Seattle Composers' Salon, 3/7/2014

"The Seattle Composers’ Salon fosters the development, performance and appreciation of new music by regional composers and performers. At bi-monthly, informal presentations, the Salon features finished works, previews, and works in progress."

This review is a couple of days late, but better late than never, as they say. There were four (five) composers who presented music (the reason for the ambiguous number will appear later).


Jeremiah Lawson

Jeremiah played two pieces, in C Major and C Minor, from a set of twenty-four preludes. These were beautiful, subtle guitar stylings, basically “classical” (or Baroque) but with ephemeral hints of jazz, flamenco, and Brazilian music.


Ann Cummings

With collaboators Jesse Stout and Ethan Subotta, Ann Cummings presented her “Three of a Kind” for banjo, string bass, and piano. Despite the instrumentation, there was no “bluegrass” in this music, but rather a minimalist/gamelan exploration of rhythmic ambiguities. These ambiguities were not necessarily audible to the listener (I heard mostly a steady pulsing drive), but the piece was a lot of fun nevertheless.


Clement Reid

In complete contrast to Anne’s piece, Clement presented this set of six short, amiable pieces for solo piano. Full of meandering tunes, hazy Impressionist harmonies, and occasional bits of random sound (usually from the piano strings), these were simple and unobtrusive on the surface but more deeply interesting the closer one listened. I was reminded of nothing so much as Mompou’s "Silent Music".

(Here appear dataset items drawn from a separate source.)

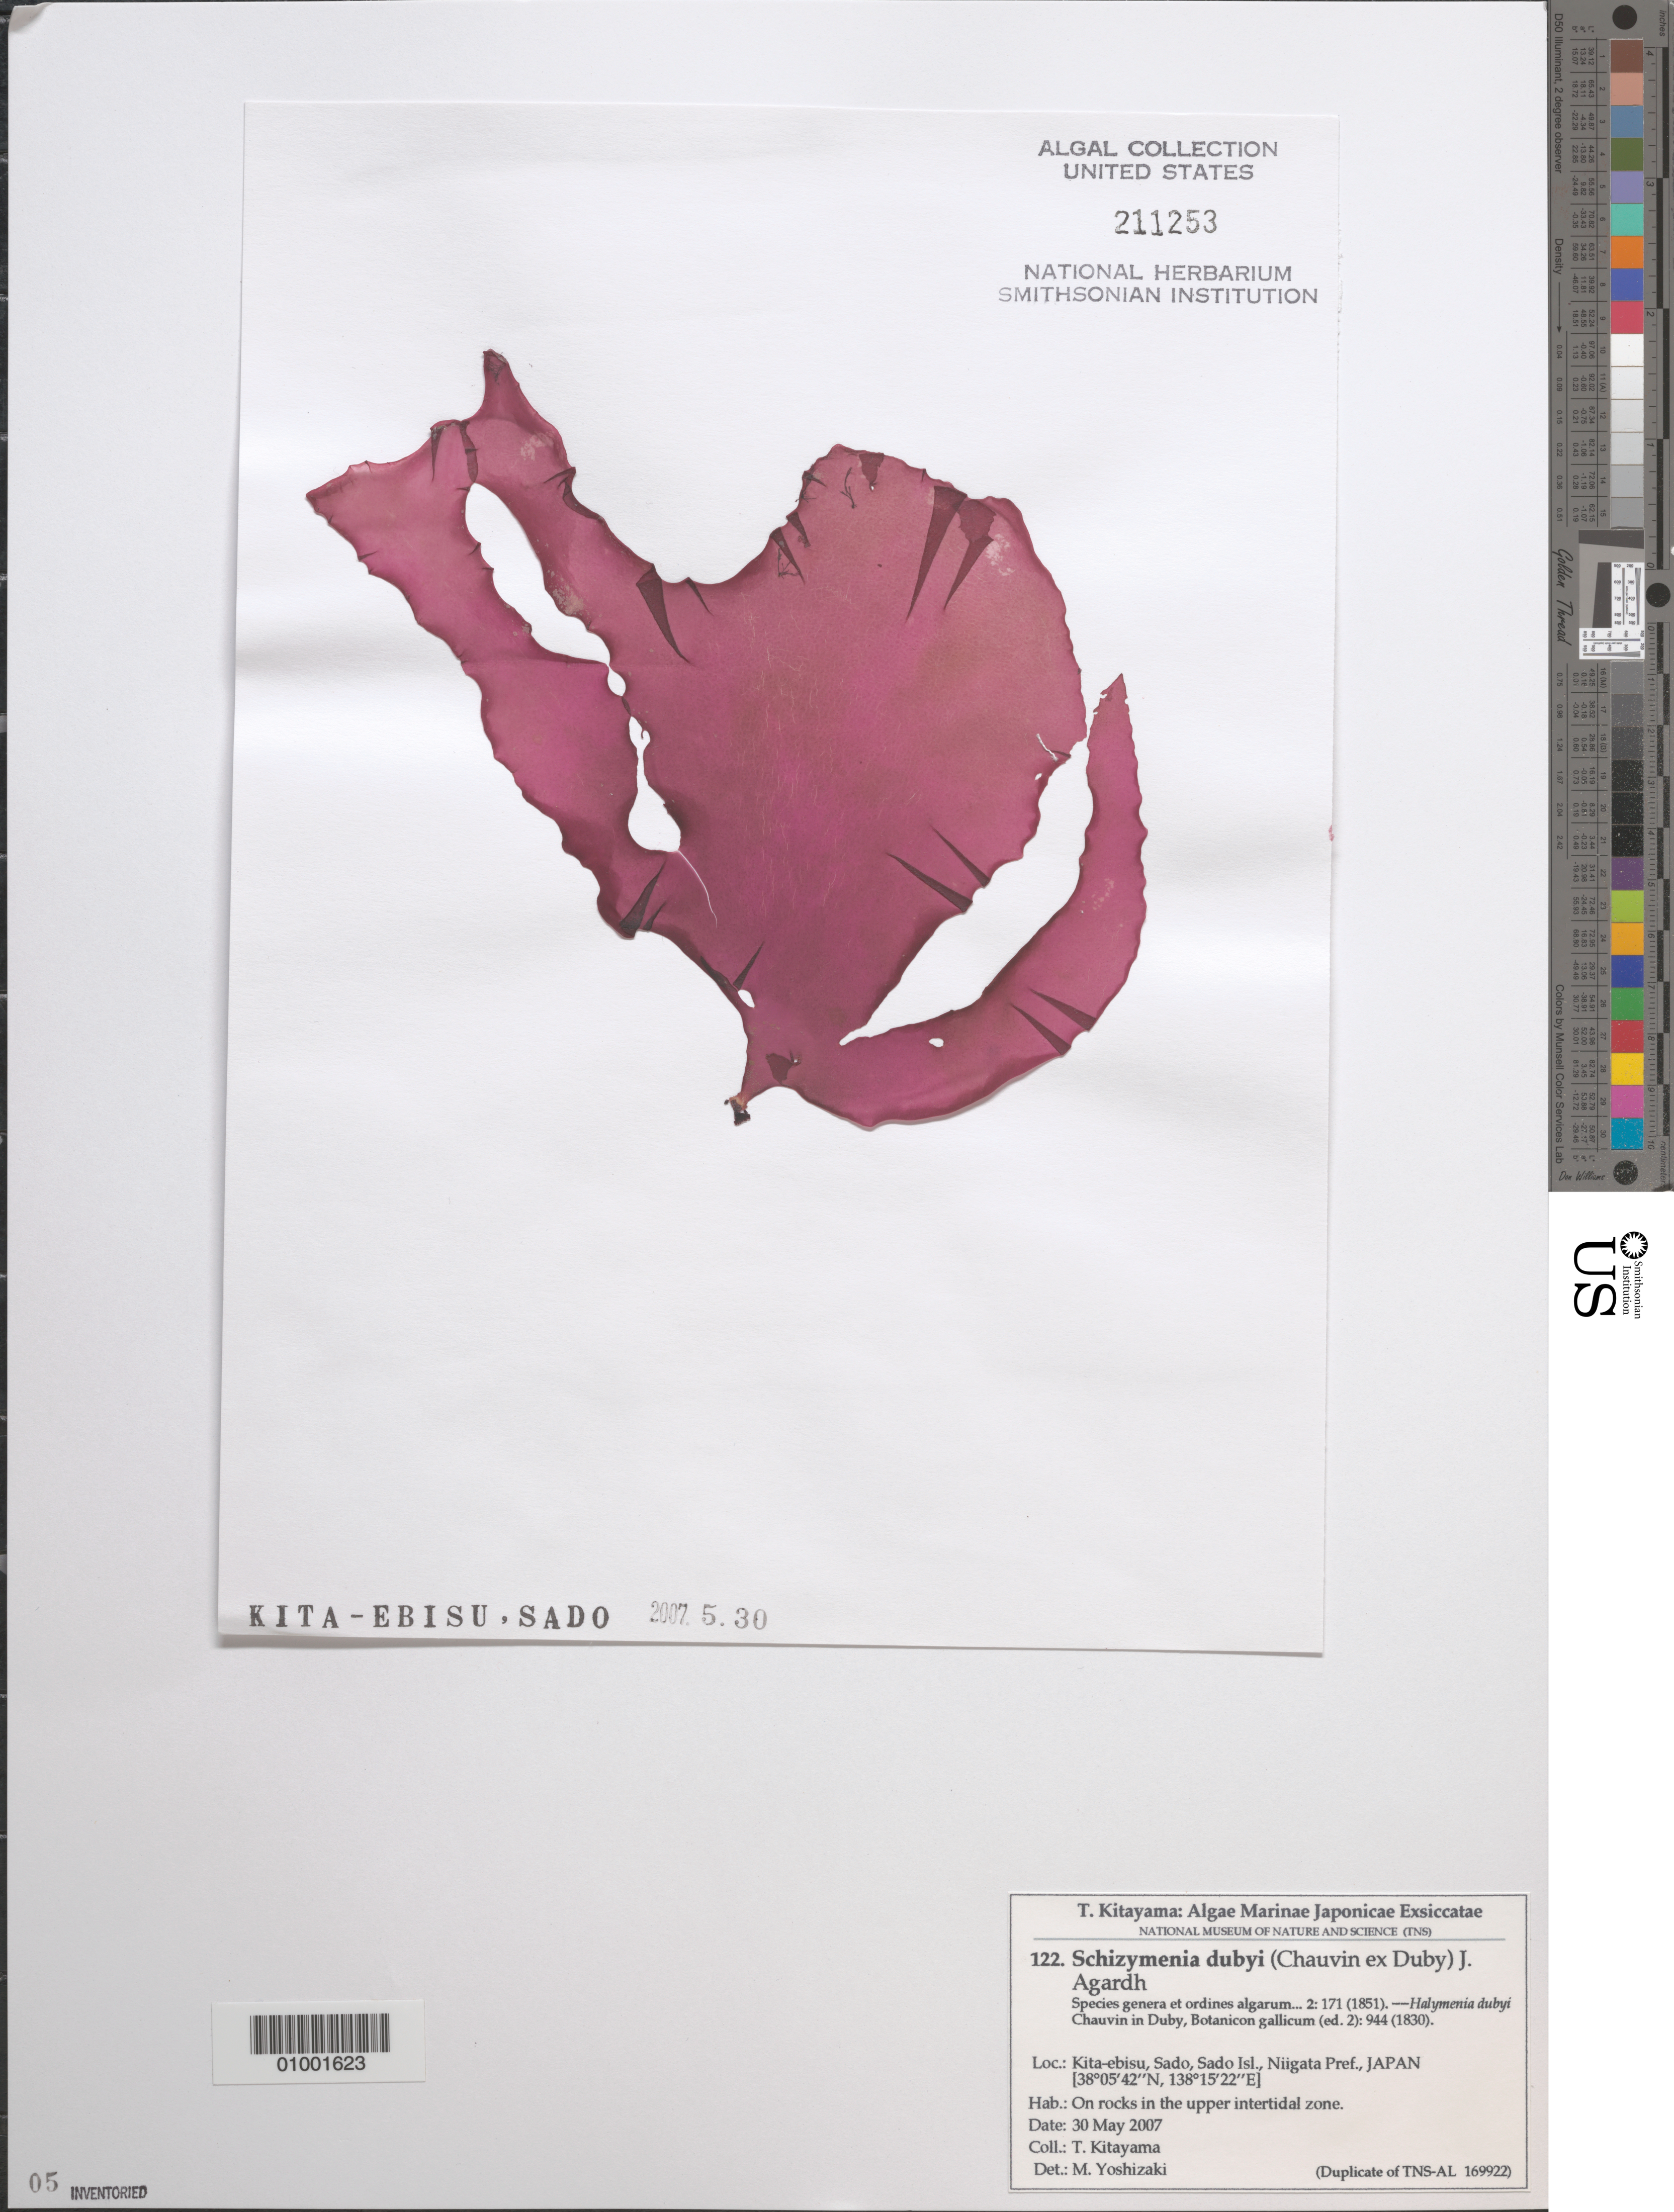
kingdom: Plantae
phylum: Rhodophyta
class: Florideophyceae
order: Nemastomatales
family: Schizymeniaceae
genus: Schizymenia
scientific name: Schizymenia dubyi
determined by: Yoshizaki, M.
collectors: T. Kitayama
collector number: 122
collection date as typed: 30 May 2007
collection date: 2007-05-30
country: Japan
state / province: Niigata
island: Sado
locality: Kita-ebisu, Sado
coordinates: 38 05'42"N, 138 15'22"E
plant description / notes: Kitayama, T., Algae Marinae Japonicae Exsiccatae, Fasc. V (Nos. 101-125)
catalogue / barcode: US 211253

Nadya Kandrevis and Jeremy Shaskus

There’s that ambiguous number. This was a collaboration, the first part of a musical exploration of the supposed similarities between Hinduism and Judeo-Christianity. I don’t really buy the religious implications; historically at least, Judaism and Christianity are rejections of the world’s “traditional” animist/polytheistic religions (of which Hinduism is an offshoot, if a complex and highly categorized one). That said, there was much to recommend this music. The ‘cello began. Drones and open fifths led to more animated pizzicato passages; this introduced the piano (jazz chords led to an ornamented repeat of the ‘cello’s material). The ‘cello began again, this time introducing the soprano sax. I came to see the ‘cello as the creator, the instigator of all else that happened musically. None of it flowed or developed as conventional music does, yet there were beautiful sounds all around.